Background The Changsha Communiqué (2008) calls for a greater account to be taken of the ethical aspects of xenotransplantation as well as of public perception. This also applies to the field of hospital chaplaincy. So far, there has been no empirical exploration of the assessment and acceptance of xenotransplantation by pastoral workers in German‐speaking countries. In view of the prospect of clinical trials, in‐depth research is both sensible and necessary, since both xeno‐ and allotransplantation can have far‐reaching consequences for patients, their relatives, and the social environment. In addition to the tasks of health monitoring, questions of the individual handling with and integration of a xenotransplant must also be considered. They can affect one's own identity and self‐image and thus also affect religious dimensions. Hence, they make a comprehensive range of accompaniment necessary. Methods This paper presents the first explorative results of a Dialogue Board with Christian, Jewish, and Muslim hospital chaplains.
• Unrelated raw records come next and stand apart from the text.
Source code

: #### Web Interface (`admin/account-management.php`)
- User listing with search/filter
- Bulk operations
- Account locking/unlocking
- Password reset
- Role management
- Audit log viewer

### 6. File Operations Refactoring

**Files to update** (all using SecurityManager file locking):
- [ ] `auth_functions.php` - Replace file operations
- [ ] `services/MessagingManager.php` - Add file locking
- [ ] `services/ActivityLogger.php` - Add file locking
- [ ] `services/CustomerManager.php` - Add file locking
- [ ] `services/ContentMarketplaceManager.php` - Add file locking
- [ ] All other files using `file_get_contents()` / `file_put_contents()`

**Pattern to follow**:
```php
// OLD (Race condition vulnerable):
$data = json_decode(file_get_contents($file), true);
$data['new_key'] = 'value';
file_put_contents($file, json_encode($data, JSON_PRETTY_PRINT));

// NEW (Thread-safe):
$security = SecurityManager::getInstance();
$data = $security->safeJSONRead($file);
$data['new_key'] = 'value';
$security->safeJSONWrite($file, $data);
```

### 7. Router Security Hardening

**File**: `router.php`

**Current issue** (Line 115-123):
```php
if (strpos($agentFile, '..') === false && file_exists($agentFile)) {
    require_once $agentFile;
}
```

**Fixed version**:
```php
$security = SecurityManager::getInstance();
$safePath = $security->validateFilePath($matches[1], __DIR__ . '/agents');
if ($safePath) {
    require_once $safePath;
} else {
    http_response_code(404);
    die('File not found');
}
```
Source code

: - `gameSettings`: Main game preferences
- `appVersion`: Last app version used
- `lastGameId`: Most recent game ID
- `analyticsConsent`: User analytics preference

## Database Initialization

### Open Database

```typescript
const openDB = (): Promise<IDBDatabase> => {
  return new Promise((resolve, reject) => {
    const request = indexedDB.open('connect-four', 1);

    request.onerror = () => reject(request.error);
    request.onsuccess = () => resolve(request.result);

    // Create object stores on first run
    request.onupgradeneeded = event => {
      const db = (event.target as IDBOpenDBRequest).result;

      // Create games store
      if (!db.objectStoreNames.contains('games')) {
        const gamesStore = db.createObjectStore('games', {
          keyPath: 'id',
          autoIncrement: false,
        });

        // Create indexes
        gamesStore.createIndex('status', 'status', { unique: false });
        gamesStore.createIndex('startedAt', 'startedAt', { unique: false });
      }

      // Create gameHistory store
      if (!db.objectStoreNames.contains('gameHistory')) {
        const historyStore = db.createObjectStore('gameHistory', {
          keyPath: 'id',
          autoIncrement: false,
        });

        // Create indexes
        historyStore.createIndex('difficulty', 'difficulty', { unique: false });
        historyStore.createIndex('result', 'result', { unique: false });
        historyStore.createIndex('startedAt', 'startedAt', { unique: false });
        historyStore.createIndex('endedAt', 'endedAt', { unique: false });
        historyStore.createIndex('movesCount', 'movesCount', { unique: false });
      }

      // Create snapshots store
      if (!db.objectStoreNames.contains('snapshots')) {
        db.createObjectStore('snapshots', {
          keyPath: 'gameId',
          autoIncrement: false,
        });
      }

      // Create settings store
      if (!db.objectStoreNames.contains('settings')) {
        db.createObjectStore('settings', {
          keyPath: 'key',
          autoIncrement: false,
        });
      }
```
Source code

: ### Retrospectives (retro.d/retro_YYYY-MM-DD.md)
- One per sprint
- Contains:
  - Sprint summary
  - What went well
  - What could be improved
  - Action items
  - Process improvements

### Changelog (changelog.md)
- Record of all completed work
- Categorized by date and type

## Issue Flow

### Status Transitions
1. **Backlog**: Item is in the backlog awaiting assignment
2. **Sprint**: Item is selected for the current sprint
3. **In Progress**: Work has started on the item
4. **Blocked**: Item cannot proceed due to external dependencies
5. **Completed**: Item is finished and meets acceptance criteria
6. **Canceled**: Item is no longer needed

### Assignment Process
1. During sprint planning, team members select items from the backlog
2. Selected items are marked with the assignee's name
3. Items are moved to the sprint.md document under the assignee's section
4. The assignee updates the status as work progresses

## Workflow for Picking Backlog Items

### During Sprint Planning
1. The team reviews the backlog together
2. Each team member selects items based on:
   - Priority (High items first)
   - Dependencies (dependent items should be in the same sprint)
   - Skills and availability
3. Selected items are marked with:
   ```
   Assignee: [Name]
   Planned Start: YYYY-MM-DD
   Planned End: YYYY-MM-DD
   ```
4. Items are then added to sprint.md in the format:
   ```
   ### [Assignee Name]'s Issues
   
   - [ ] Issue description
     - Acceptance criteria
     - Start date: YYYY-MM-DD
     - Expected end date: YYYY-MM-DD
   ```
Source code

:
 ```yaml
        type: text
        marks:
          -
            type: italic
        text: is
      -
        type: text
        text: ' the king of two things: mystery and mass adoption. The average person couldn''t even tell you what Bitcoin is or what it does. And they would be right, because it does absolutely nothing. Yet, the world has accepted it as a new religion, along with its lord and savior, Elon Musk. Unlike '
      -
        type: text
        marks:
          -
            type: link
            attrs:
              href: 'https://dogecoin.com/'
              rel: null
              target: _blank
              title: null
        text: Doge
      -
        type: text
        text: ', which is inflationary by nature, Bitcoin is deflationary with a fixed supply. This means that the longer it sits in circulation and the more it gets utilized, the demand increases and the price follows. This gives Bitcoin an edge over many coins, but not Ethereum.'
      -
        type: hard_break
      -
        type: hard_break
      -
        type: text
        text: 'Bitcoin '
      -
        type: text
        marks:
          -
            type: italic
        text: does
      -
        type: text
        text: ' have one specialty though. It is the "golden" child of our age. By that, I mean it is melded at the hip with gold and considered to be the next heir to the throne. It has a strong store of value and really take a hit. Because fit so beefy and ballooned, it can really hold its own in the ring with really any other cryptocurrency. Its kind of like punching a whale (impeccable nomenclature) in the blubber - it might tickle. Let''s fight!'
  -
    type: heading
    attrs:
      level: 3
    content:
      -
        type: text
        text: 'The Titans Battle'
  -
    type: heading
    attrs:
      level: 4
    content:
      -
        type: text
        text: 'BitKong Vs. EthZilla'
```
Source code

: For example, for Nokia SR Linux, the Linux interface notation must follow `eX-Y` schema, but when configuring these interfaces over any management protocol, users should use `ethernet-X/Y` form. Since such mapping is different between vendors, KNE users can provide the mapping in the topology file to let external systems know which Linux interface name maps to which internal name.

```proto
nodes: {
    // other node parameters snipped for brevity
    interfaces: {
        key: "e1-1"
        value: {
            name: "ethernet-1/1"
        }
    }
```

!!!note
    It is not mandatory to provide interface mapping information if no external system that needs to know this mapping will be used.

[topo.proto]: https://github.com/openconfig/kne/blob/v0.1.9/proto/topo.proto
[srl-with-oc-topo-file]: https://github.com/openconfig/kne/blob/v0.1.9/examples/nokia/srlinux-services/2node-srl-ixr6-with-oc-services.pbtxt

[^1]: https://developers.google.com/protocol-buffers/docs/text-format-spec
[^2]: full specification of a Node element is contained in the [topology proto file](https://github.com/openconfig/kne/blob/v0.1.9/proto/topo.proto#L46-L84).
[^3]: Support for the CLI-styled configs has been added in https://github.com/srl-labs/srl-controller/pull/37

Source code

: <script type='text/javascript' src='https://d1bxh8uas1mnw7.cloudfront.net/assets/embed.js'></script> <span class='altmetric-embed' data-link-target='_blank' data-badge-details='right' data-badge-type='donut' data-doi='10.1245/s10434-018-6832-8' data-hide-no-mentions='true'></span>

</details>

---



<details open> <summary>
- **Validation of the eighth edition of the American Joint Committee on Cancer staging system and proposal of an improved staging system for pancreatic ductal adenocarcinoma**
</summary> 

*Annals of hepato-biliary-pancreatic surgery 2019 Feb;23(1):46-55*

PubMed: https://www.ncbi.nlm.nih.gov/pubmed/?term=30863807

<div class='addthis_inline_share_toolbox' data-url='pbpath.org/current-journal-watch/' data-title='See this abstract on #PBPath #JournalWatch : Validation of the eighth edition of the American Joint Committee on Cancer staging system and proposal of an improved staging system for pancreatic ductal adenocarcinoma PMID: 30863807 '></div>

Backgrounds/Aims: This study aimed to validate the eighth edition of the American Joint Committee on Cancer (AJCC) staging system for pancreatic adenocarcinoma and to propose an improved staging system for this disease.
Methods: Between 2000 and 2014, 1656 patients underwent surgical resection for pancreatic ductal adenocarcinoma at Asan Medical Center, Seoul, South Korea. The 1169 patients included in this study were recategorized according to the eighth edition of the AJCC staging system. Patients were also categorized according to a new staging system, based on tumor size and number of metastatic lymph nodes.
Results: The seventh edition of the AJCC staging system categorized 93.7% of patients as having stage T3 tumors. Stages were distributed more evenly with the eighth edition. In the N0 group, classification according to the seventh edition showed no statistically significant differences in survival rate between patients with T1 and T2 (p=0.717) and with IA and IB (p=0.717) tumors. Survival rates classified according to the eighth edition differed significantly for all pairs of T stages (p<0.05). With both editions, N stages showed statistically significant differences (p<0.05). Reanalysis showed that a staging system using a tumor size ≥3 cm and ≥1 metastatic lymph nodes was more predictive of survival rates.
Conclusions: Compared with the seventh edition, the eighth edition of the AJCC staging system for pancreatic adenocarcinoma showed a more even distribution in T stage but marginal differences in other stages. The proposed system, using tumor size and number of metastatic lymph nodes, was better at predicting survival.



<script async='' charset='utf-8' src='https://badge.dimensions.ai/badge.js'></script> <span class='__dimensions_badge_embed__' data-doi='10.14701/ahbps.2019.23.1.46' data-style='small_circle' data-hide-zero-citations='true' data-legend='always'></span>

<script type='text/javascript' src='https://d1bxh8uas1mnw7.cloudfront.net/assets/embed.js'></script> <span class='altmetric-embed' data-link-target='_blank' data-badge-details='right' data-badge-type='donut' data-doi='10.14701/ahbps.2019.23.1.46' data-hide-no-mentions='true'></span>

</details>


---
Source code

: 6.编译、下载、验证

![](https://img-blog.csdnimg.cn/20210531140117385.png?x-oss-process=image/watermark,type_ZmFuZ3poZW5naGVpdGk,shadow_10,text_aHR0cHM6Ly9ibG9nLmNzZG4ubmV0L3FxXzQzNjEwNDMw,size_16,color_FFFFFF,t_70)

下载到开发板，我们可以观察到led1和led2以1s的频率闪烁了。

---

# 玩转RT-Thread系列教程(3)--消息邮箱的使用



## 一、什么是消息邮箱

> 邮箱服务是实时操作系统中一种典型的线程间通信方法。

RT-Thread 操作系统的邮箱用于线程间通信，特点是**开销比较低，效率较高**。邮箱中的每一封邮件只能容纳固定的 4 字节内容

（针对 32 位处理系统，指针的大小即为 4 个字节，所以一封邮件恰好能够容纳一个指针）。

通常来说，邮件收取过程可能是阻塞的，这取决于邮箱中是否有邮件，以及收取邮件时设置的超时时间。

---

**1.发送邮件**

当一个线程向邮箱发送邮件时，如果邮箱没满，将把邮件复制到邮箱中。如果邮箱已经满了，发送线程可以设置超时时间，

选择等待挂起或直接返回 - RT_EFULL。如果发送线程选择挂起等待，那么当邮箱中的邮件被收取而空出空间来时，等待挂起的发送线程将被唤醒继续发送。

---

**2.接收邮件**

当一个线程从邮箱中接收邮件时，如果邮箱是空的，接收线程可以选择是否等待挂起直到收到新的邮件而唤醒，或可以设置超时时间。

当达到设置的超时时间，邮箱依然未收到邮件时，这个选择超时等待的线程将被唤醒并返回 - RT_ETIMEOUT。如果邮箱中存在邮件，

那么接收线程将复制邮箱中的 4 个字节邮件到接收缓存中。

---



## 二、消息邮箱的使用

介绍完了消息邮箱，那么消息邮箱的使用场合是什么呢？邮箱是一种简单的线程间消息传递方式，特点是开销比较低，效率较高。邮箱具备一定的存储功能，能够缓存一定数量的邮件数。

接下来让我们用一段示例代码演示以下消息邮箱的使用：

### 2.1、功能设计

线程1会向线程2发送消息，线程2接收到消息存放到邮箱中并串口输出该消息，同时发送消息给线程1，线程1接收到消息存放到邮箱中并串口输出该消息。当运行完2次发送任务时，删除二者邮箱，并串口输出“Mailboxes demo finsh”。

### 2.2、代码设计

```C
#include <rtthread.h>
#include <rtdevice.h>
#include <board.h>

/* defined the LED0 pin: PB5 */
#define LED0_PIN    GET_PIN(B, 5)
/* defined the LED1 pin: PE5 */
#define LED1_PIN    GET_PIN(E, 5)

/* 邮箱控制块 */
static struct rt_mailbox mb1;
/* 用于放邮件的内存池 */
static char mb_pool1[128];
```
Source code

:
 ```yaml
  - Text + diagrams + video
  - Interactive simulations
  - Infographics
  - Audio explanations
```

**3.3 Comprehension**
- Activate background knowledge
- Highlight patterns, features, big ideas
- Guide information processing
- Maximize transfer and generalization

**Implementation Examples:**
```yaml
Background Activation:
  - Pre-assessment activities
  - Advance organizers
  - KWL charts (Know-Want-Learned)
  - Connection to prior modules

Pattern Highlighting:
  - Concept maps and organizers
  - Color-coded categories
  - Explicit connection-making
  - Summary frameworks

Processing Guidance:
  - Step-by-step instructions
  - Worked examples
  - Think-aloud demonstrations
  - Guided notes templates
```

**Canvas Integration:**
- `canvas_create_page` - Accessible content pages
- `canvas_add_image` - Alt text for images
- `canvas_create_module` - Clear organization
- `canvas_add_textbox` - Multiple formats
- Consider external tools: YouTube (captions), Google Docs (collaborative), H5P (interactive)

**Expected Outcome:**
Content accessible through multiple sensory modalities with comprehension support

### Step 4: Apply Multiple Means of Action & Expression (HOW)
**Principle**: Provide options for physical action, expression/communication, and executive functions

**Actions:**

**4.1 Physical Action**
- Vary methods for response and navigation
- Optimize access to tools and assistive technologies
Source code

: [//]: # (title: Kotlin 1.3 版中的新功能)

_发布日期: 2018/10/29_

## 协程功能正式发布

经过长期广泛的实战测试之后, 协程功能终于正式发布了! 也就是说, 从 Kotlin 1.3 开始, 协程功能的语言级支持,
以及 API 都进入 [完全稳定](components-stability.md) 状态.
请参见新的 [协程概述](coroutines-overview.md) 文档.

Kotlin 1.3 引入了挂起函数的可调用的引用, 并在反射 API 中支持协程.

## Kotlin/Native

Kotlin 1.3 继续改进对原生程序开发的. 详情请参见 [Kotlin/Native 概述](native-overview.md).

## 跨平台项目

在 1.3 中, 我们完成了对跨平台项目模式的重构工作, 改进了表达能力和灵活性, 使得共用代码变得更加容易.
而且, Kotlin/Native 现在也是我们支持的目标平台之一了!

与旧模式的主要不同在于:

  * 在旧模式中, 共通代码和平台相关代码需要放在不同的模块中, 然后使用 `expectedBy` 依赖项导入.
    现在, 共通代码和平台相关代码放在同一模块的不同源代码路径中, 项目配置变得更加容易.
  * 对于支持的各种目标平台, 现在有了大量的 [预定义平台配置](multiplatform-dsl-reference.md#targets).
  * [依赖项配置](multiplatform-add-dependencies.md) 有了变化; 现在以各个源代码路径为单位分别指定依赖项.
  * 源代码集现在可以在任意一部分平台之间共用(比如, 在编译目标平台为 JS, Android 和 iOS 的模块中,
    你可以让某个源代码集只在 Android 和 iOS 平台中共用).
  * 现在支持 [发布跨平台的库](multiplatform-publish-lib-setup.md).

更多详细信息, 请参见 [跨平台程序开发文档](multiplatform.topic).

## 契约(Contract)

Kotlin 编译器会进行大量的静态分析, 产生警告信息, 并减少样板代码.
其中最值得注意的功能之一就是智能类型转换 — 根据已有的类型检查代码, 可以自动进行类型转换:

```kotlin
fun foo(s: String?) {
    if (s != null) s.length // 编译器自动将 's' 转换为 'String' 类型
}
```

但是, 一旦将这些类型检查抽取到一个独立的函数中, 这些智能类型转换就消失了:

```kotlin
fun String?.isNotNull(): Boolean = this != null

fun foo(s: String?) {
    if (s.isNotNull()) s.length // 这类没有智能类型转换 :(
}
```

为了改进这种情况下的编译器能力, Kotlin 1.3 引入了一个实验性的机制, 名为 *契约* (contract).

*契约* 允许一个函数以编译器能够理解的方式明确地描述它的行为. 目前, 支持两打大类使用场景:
It explores pastoral challenges of xenotransplantation for the German‐speaking countries, in particular (a) self‐image and tasks of hospital pastoral care, (b) religious aspects of transplantation, and (c) religious aspects of xenotransplantation as anticipated by the hospital pastors. Results Depending on their religious background, hospital chaplains see different pastoral challenges when xenotransplantation reaches clinical stage. In particular, the effects on the identity and religious self‐image of those affected must be taken into account. Three desiderata or recommendations for action emerged from the Dialogue Board: (a) initial, advanced and further training for hospital pastoral workers, (b) contact points for patients, and (c) interreligious cooperation and a joint statement. All participants of the Dialogue Board emphasized the chances of xenotransplantation and expressed their hope that xenogenic transplants could save patients or improve the quality of their life substantially. Conclusions Xenotransplantation can affect the identity work of patients and relatives also in religious terms. In order to provide better pastoral and psychosocial support for these persons within the framework of the hospital, it is important to reflect on such challenges at an early stage and to develop concepts for pastoral further training and pastoral care in xenotransplantation.